Proprietors respond rationally to relative earning opportunities in wage-and-salary versus self-employment, and the (income) risk of self-employment. This latter factor has not been empirically investigated previously in the literature, in the manner we have done here, to the best of our knowledge. The inverse relationship between the risk factor and self-employment growth suggests that a relatively stable income flow from self-employment relative to wage-and-salary employment is important to sustain its relative growth over time.
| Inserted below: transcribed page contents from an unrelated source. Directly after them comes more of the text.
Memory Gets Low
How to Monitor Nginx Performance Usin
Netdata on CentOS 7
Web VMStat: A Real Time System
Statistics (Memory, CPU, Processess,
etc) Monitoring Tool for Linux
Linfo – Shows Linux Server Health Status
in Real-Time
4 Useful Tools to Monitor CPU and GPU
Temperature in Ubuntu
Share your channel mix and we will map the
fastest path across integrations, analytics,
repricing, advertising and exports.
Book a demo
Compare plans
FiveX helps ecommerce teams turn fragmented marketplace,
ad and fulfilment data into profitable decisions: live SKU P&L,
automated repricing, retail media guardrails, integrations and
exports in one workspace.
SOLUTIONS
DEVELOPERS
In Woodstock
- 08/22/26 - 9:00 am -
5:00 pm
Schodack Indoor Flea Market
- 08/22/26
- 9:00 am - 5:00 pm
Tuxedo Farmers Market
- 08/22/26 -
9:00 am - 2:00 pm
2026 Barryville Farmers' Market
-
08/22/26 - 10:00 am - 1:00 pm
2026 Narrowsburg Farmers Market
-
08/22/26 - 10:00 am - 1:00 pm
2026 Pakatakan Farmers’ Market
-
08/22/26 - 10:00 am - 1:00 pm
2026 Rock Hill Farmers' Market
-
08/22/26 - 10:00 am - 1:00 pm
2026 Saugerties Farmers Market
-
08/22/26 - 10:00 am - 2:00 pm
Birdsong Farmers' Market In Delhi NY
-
Age or experience of the potential proprietor population and education—but only up to a point—are associated with larger increases in proprietor densities, as are higher levels of wealth and collateral.Footnote 13 This is in contrast to the results of Lin et al. (2000, for age), but confirms the findings of Evans and Leighton (1989), Robson (1998a), Uusitalo (2001), and Guesnier (1994) using different data sets (NLSY) or data from other countries (UK, Finland, and France). This also supports our contention that county-wide averages of individuals’ characteristics can serve as appropriate alternatives to individual-level or micro data. In fact, we argue that there are advantages to using the county-wide averages for local economic conditions as we have done here, because all proprietors are affected equally by these average conditions.
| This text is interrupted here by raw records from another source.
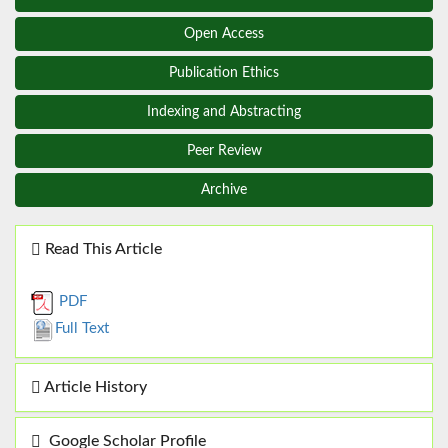
Open Access
Publication Ethics
Indexing and Abstracting
Peer Review
Archive
Read This Article
PDF
Full Text
Article History
Google Scholar Profile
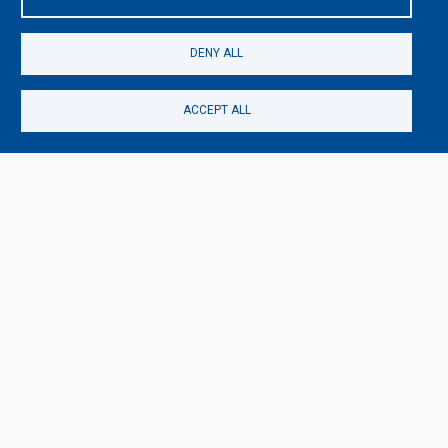
DENY ALL
ACCEPT ALL
TAGS
ACTING
KUNST-EVENT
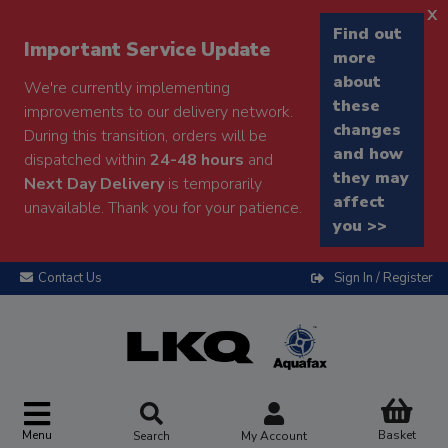
x
Find out
Important Service Update
more
about
We're currently implementing
these
improvements to our delivery network.
changes
During this transition, orders will be
and how
dispatched within
24-48 hours
and
they may
Next Day Delivery
is temporarily
affect
unavailable. Thank you for your patience.
you >>
Contact Us
Sign In / Register
Menu
Basket
Search
My Account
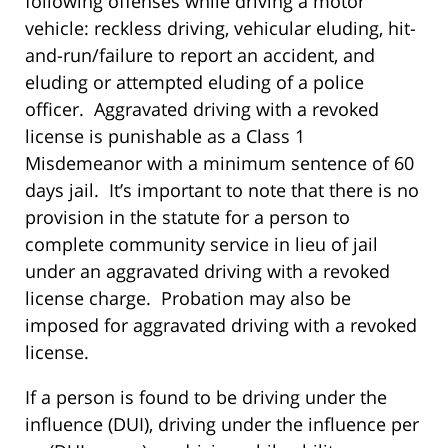
following offenses while driving a motor
vehicle: reckless driving, vehicular eluding, hit-
and-run/failure to report an accident, and
eluding or attempted eluding of a police
officer. Aggravated driving with a revoked
license is punishable as a Class 1
Misdemeanor with a minimum sentence of 60
days jail. It’s important to note that there is no
provision in the statute for a person to
complete community service in lieu of jail
under an aggravated driving with a revoked
license charge. Probation may also be
imposed for aggravated driving with a revoked
license.
If a person is found to be driving under the
influence (DUI), driving under the influence per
Greater ethnic diversity is associated with smaller increases in proprietorship shares. Here we also employ a new measure that has not been previously used in this kind of study. In the context of the current immigration debate, this is an important—and relatively novel—finding because it is contrary to conventional wisdom (see also Mar 2005). Further, we find that higher shares of services and construction sector employment, higher female labor force participation, and higher levels of natural amenities were each associated with statistically significant greater changes in the share of proprietorship growth. In contrast, higher shares of retail employment were associated with smaller increases in self-employment rates over time, while the density of high-tech firms (as a future-oriented sector) had no effect statistically.
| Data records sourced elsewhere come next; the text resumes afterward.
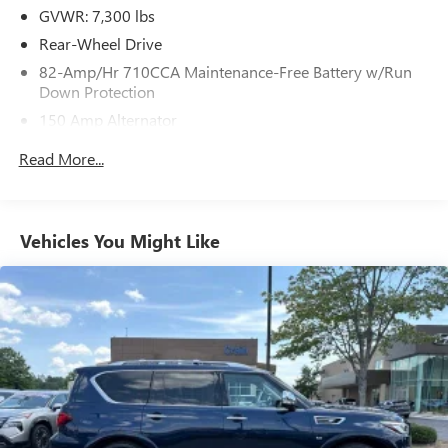
GVWR: 7,300 lbs
Rear-Wheel Drive
82-Amp/Hr 710CCA Maintenance-Free Battery w/Run
Down Protection
150 Amp Alternator
Class IV Towing Equipment -inc: Hitch and Trailer Sway
Read More...
Control
Trailer Wiring Harness
1 Skid Plate
Vehicles You Might Like
Gas-Pressurized Shock Absorbers
Rear Auto-Leveling Suspension
Front And Rear Anti-Roll Bars
Hydraulic Power-Assist Speed-Sensing Steering
26 Gal. Fuel Tank
Single Stainless Steel Exhaust
Double Wishbone Front Suspension w/Coil Springs
Double Wishbone Rear Suspension w/Air Springs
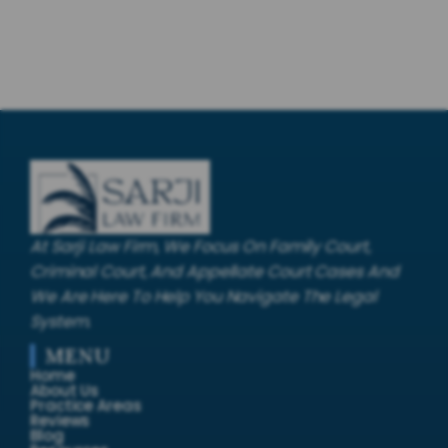
At Sarji Law Firm, We Focus On Family Court,
Criminal Court, And Appellate Court Cases And
We Are Here To Help You Navigate The Legal
System.
MENU
Home
About Us
Practice Areas
Reviews
Blog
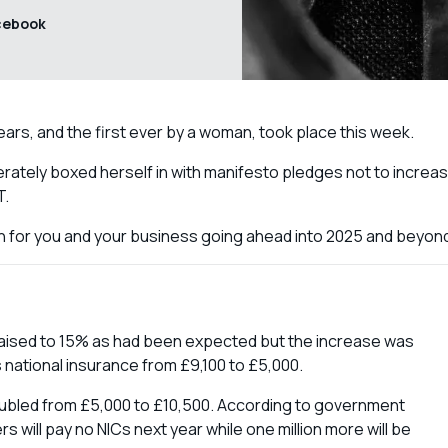
cebook
ears, and the first ever by a woman, took place this week.
ately boxed herself in with manifesto pledges not to increa
T.
 for you and your business going ahead into 2025 and beyon
raised to 15% as had been expected but the increase was
 national insurance from £9,100 to £5,000.
oubled from £5,000 to £10,500. According to government
 will pay no NICs next year while one million more will be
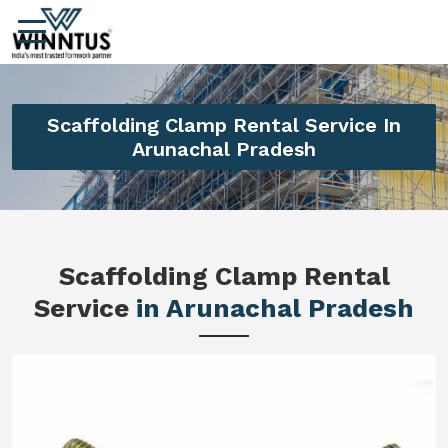
Scaffolding Clamp Rental Service In
Arunachal Pradesh
Scaffolding Clamp Rental
Service
in Arunachal Pradesh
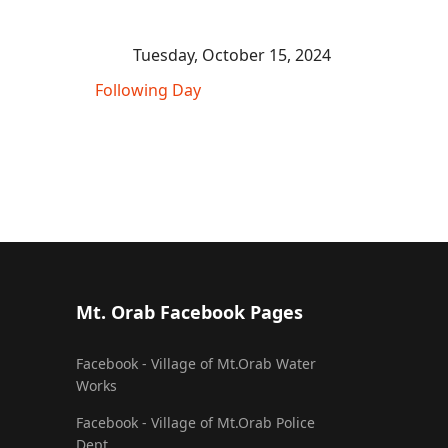
Tuesday, October 15, 2024
Following Day
Mt. Orab Facebook Pages
Facebook - Village of Mt.Orab Water
Works
Facebook - Village of Mt.Orab Police
Dept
Another key innovation of this study is the use of the economic freedom index, measured at the state-level, to capture differences in public policies toward the labor markets. Greater economic freedom is associated with higher rates of self-employment or proprietorship formation, while greater taxation levels have the same effect, presumably because of the additional incentive to shirk from paying taxes. Previous work (e.g., Bartik 1989; Folster 2002) has been limited to more simple taxation measures, and they have been applied to other countries (Sweden). This adds an important dimension to the current debate surrounding what state and local governments can do to mitigate the labor market effects of globalization.

Some of our results point to policy options that have not been widely discussed previously. For example, tools for market-based means of pooling risk and thus reducing profit risks to individual proprietors could be explored. Also, the self-employed clearly and rationally respond to higher returns to self-employment, so research-based outreach programs that raise their productivity are important for increasing the number of proprietorships. While more research is needed to identify the primary needs of the different types of self-employed, basic training in business skills, marketing, input procurement, securing venture capital, access to and the ability to use broadband for e-commerce are starting points.